Game-changer is a term frivolously bandied about to describe innovations the world over. The water sector is no less inclined to push novel technologies and systems labelled as game-changing.

But with performance improvements needed quickly, the game is indeed in need of changing.

For areas that haven’t traditionally embraced technology – such as thousands of kilometres of supply pipes and wastewater networks – there is space for radical thought.

At this week’s Water Industry Innovation Conference, John Russell, architect of Ofwat’s innovation fund, told water companies that innovation is no longer a nice to have, it must be business as usual.

Truly impressive work to add digital monitors and sensors to sewer systems, thus creating smart networks, was unveiled by Southern Water; while Yorkshire Water also moved towards maximising capacity, pre-empting and preventing blockages to achieve better environmental performance with monitoring at two catchments.

Accelerations for sewer systems have been driven by customer, regulator and political expectations for water quality in rivers and is undoubtedly going to keep developing into the coming AMP cycles.

At PR19, driving leakage rates down had political impetus, which has brought spectacular advances in metering and monitoring that give companies better oversight of their networks than ever before. For PR24, the strategic policy statement made it clear that investment should be tailored to reduce the amount of spills from combined sewer overflows.

Although no silver bullet solution has emerged, there is no shortage of ideas to control sewer flows, maximise network capacity ahead of storms or include a treatment stage at CSO points to filter combined waste and stormwater.

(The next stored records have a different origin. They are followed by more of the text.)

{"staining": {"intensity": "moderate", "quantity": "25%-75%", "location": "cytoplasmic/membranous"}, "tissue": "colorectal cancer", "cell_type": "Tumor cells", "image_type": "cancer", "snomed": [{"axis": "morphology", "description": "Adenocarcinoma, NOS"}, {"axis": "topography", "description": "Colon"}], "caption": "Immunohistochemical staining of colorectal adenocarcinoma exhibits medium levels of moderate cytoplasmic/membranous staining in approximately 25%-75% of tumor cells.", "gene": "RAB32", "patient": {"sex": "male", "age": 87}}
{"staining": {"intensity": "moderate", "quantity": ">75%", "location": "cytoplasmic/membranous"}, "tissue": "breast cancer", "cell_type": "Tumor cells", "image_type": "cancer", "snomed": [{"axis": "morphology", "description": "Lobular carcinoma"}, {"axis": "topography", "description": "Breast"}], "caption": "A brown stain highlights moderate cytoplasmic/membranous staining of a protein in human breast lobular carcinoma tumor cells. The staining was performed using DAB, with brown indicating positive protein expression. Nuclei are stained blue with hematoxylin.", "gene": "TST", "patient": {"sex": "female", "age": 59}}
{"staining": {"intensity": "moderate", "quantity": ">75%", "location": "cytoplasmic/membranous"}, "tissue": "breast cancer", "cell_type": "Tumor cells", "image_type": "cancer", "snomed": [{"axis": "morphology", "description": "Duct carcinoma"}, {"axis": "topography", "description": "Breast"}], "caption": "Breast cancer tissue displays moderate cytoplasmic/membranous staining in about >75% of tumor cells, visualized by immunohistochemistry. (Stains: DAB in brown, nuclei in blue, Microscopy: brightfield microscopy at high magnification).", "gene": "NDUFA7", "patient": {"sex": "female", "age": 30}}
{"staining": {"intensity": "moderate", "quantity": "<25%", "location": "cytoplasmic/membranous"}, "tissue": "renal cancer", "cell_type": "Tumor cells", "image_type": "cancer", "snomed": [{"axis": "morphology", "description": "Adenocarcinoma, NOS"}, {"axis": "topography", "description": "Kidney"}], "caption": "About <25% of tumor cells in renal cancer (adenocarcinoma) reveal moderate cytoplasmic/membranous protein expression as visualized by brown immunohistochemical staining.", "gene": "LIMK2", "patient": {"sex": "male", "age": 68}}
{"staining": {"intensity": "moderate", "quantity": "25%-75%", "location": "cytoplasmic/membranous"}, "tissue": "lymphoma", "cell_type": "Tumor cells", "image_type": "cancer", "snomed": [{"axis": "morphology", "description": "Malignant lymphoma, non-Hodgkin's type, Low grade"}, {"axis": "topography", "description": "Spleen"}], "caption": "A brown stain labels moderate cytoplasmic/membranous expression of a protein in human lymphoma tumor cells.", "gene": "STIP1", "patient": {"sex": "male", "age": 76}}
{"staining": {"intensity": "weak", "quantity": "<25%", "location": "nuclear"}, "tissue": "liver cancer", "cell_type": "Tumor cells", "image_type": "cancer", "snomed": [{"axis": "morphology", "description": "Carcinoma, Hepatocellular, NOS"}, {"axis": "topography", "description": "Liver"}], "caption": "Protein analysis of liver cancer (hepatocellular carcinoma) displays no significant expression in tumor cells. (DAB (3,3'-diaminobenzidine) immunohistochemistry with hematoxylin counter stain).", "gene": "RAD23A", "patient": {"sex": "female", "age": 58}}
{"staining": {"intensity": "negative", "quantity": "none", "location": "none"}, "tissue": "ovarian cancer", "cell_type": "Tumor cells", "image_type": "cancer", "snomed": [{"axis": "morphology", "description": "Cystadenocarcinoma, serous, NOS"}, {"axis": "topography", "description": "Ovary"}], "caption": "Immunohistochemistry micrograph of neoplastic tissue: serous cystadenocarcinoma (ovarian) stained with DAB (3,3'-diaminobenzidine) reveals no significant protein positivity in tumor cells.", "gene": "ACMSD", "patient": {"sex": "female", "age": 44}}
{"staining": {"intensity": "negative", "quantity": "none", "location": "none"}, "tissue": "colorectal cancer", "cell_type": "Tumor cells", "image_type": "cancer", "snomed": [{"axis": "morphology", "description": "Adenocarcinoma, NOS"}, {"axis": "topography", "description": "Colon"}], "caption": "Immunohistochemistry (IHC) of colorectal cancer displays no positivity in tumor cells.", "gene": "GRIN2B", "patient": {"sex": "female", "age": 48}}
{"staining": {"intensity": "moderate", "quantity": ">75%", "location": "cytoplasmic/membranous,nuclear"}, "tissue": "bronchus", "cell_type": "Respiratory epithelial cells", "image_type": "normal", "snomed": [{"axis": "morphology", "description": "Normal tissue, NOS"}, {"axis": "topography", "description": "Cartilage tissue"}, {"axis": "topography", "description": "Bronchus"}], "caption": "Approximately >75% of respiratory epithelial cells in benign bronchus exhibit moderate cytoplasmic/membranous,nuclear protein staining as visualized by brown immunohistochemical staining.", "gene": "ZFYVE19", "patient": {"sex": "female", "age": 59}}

Prohibitive costs – not to mention disruption – of separating combined sewer networks mean we are likely to see no shortage of smaller interventions and ideas to reach targets without eye-watering investment.

The Ofwat innovation fund of £200 million at PR19 has so far sparked more than 40 collaborative schemes by shouldering some of the risk to let ideas incubate. The fund will be renewed at PR24, with a total of £300 million available to scale up novel designs that address challenges shared by the industry.

Looking ahead, it will be exciting watching the impact of innovations coming from the fund on how networks are managed and the knock-on-effect for performance.

Water efficiency has always been the Cinderella of the sector. A drier than average winter is leaving the UK facing another summer of restrictions and droughts, but the game is yet to be changed for demand management.

Ofwat is throwing some weight behind efficiency, with a £100 million fund at the next price review to develop strategies to start bringing household consumption down.

This emphasis could be just what demand management needs to move Cinderella into the spotlight as the clock ticks towards a drier future.